Back to the drawing board: court of appeals nixes Dem-drawn maps
Breaking with decades of precedent, the state’s highest court Thursday tossed out new Congressional and state Senate district maps drawn by the Democratic-controlled state legislature, ruling the maps will be redrawn by a lower-court judge with the supervision of an independent expert.
New York Law School Professor and redistricting expert Jeffrey Wice said this decision broke with long-standing precedents of the New York State Court of Appeals upholding the legislature’s redistricting lines and giving the legislature a chance to redraw the lines itself before handing the process over to the courts.
“This is a major, major precedent breaker in that not only did the the court invalidate a legislative redistricting plan, but it sent the plan back to the trial judge to redraw the congressional and State Senate lines, bypassing and shutting the legislature out of the process,” Wice told PoliticsNY. “They did that primarily because of the lack of time to hold a new primary this year, but courts usually give the legislature a chance to remedy a legal violation. And here, they’re giving the court the complete responsibility in redrawing the plan.”

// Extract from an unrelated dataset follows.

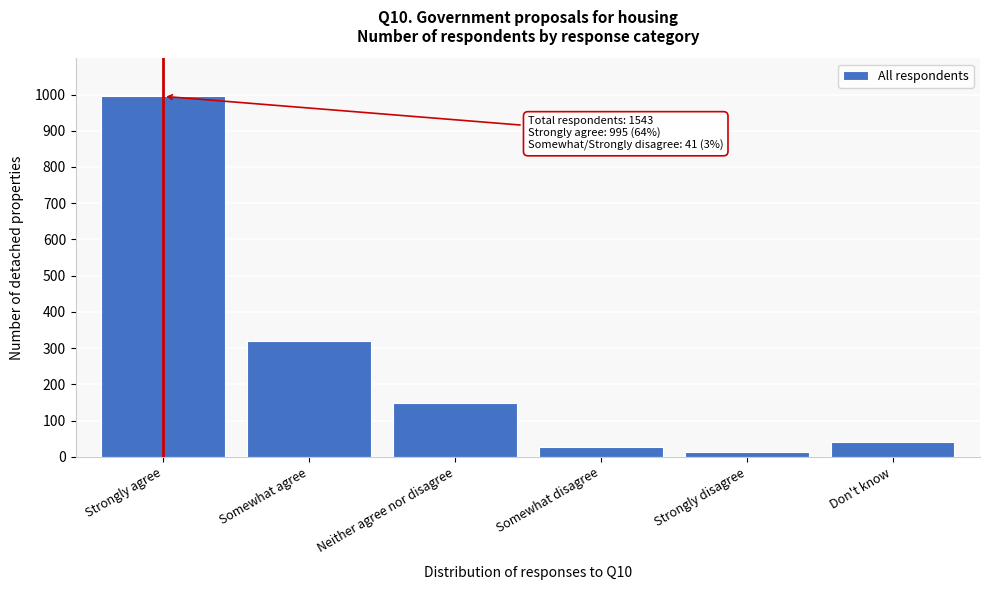

Reading left to right, extract all data points from this chart.

995	319	148	27	14	41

That lower court judge is Steuben County Supreme Court judge Patrick McAllister, who originally issued the ruling that struck the Democratic-drawn maps down as unconstitutional because they were gerrymandered for partisan advantage. McAllister has already appointed Carnegie Mellon University fellow Jonathan Cervas to serve as the independent expert – or special master – who’ll oversee redrawing the Congressional and state Senate maps. And while McAllister was elected as a Republican, Wice said, Cervas is well-respected and considered to be non-partisan.
With Cervas already in place, Wice said he expects the new Congressional and state Senate lines should be completed by the end of May.

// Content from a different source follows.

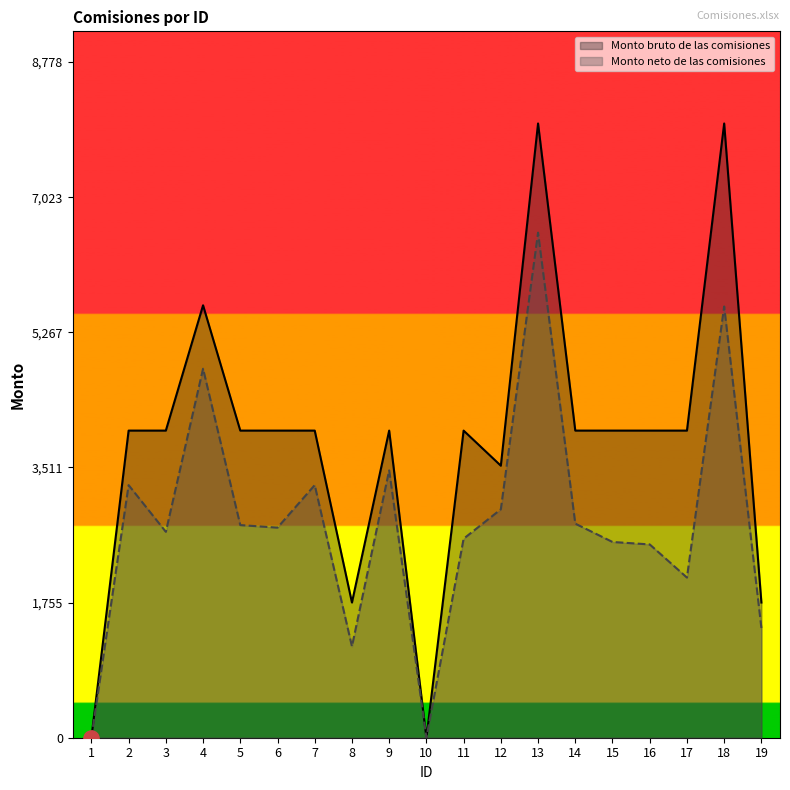

At which category is the sum across all series the highest?

13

The decision comes after Democrats appealed a mixed western New York appellate court decision last week upholding McAllister’s initial ruling.
By including state Senate districts in the lines that have to be redrawn, the new ruling also reverses part of the lower-court decision that said only Congressional districts would have to get new lines. The Assembly’s maps, however, will stay intact.
The decision will likely throw this year’s Congressional and state Senate primary elections into disarray as candidates have already declared candidacy and collected signatures to make the ballots in the newly drawn districts that are now void. Those candidates, Wice said, will have to wait for the new district lines to be drawn and start from scratch.
The primaries for Congress and state Senate will likely be pushed back from June to August, Wice said, while those for the Assembly and statewide offices will continue as scheduled – meaning there’ll be two primaries this year.
“We had two primaries in the past and the court points that out,” Wice said. “There used to be a spring primary for Congress and the fall primary for everything else.”
Congressional Republicans are already celebrating the decision. In a statement, U.S. Rep. and gubernatorial candidate Lee Zeldin (R – Long Island) said the decision is “excellent news” for New Yorkers and framed it as a defeat for Gov. Kathy Hochul.
“New York’s Court of Appeals just tossed the hyper-partisan, gerrymandered Congressional and State Senate maps for the state,” Zeldin said. “This is excellent news for the people of New York and yet another big time defeat for Kathy Hochul and her Democrat allies.”